====== Source extract ======
S.Lott-Software Architect

Tuesday, November 3, 2015

Needlessly Redundant Overcommunication and DevOps

At the "day job" I use a Windows laptop. It was essential for a project I might have started, but didn't. So now I'm stuck with it until the budgetary gods deem that it's been paid for and I can request something more useful. Mostly, however, Windows is fine. It doesn't behave too badly and most of the awful "features" are concealed by Python's libraries.

This is context for a strange interaction today. It seems to exemplify DevOps and the cruddy laptop problem.

The goofy Microsoft Office Communicator -- the one that's so often used instead of a good chat program like Slack or HipChat -- pinged. The message went something like this.

"I sent you an email just now. Can you read it and reply?"

I was stunned. Too stunned to save the text. This is either someone being aggressive almost to a point that hints at rudeness, or someone vague on how email works. Let's assume the second option. I can only reply, "I agree with you, that is how email works."

The email was a kind of vague question about server provisioning. It was something along the lines of

"Do we provision our own server with Ansible or Chef? Or is there a team to provision servers for us? ..."

It went on to describe details of a fantasy world where someone would write Chef scripts for them. The rest of the email mostly ignored the first question entirely.

The Real Question

If you're familiar with DevOps as a concept, then server provisioning is -- like most problems -- something that the developers need to solve. Technical Support folks may provide tools (Ansible, for example) to help build the server, but there aren't a room full of support people waiting for your story ("make me a server") to appear on their Kanban board.

Indeed, there was never the kind of support implied in the email, even in non-DevOps organizations. In a "traditional" Dev-vs.-Ops organization, the folks that built servers were (a) overbooked, (b) uninterested in the details of our particular problem, or (c) only grudgingly let us use an existing server that doesn't quite fit our requirements. They rarely built servers for us.

Reason A, of course, is business as usual. Unless we're the Hippo (Highest Paid Person in the Organization,) there's always some other project that's somehow more important than whatever foolishness we're engaged in. How many times have we been told that "The STARS Project is tying up all our resources. It will be 90 days before..."? Gotcha. The bad part about this situation is when the person paying the bills says to me "You need to make them respond." How -- precisely -- do you propose that I change the internal reward system of the ops people?
======
Short problem a
Show every line of the rows below that contains the string "sketchPlane".
====== Data ======
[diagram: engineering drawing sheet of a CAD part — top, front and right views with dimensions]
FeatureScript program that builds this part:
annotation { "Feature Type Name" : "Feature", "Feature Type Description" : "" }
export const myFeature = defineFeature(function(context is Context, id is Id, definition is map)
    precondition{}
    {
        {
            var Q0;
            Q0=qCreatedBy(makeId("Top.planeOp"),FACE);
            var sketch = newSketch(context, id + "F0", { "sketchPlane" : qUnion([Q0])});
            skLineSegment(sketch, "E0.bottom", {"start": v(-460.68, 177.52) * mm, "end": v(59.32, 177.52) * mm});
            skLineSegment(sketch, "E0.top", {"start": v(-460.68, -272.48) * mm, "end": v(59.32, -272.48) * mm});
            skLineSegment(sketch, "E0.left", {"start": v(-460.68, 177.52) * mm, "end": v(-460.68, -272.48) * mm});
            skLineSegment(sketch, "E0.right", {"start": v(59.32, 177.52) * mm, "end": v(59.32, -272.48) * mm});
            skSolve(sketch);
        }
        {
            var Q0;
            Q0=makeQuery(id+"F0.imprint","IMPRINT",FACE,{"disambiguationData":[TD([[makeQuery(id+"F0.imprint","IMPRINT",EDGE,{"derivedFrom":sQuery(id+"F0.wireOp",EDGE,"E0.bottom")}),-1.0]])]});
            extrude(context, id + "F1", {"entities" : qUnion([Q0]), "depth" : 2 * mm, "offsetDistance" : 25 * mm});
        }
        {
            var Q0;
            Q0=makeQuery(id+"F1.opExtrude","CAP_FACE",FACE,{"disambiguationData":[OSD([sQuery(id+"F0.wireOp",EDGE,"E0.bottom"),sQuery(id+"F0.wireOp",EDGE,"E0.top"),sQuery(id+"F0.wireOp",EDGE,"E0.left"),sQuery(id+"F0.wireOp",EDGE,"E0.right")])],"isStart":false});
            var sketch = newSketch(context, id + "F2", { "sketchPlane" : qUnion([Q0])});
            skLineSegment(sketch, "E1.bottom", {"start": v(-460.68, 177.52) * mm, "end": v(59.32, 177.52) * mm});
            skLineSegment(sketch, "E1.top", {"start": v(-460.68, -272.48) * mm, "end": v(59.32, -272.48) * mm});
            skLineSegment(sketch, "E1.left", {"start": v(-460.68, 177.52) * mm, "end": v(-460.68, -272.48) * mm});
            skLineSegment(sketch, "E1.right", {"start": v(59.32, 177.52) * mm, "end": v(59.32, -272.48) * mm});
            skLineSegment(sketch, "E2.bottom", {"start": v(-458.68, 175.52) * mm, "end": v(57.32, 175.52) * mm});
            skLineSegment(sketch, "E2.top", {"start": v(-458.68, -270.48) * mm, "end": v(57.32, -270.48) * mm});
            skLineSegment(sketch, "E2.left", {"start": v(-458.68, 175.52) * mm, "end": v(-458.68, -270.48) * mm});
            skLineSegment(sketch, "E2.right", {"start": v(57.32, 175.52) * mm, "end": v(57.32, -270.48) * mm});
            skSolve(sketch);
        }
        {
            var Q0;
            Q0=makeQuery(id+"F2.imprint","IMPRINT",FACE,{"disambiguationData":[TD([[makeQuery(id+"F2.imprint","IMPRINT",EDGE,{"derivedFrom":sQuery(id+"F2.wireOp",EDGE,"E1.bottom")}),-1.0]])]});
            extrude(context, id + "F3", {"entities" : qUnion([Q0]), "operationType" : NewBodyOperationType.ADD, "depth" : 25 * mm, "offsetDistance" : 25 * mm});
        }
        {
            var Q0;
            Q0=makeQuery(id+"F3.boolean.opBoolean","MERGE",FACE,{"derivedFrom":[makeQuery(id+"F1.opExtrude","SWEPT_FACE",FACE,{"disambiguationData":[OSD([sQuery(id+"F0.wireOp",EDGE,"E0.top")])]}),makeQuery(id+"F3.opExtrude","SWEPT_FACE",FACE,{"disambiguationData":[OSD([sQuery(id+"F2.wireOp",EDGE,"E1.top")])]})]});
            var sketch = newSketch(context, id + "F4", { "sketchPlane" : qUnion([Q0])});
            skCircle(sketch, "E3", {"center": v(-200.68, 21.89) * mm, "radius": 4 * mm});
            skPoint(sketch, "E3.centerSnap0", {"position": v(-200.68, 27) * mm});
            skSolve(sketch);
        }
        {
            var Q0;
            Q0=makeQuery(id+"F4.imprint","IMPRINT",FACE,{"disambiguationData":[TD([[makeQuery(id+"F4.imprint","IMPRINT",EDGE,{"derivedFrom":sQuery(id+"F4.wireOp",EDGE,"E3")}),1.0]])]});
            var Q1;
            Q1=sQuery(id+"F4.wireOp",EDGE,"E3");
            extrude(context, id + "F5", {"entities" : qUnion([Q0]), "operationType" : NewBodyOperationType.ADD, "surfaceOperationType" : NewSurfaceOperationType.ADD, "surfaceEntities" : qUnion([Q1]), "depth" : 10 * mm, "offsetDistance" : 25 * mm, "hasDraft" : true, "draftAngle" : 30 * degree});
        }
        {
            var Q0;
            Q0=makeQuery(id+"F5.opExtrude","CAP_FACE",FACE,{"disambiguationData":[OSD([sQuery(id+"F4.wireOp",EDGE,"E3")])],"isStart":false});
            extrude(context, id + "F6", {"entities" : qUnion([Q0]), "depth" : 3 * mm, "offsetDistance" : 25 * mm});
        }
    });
======
Short problem b
Answer these questions from the blog post on DevOps above:
(i) Which two chat programs does the author call good alternatives to Microsoft Office Communicator?
(ii) Which two tools does the email ask about for provisioning a server?
(iii) What does "Hippo" stand for?

Written solution a
            var sketch = newSketch(context, id + "F0", { "sketchPlane" : qUnion([Q0])});
            var sketch = newSketch(context, id + "F2", { "sketchPlane" : qUnion([Q0])});
            var sketch = newSketch(context, id + "F4", { "sketchPlane" : qUnion([Q0])});

Written solution b
(i) Slack and HipChat.
(ii) Ansible and Chef.
(iii) Highest Paid Person in the Organization.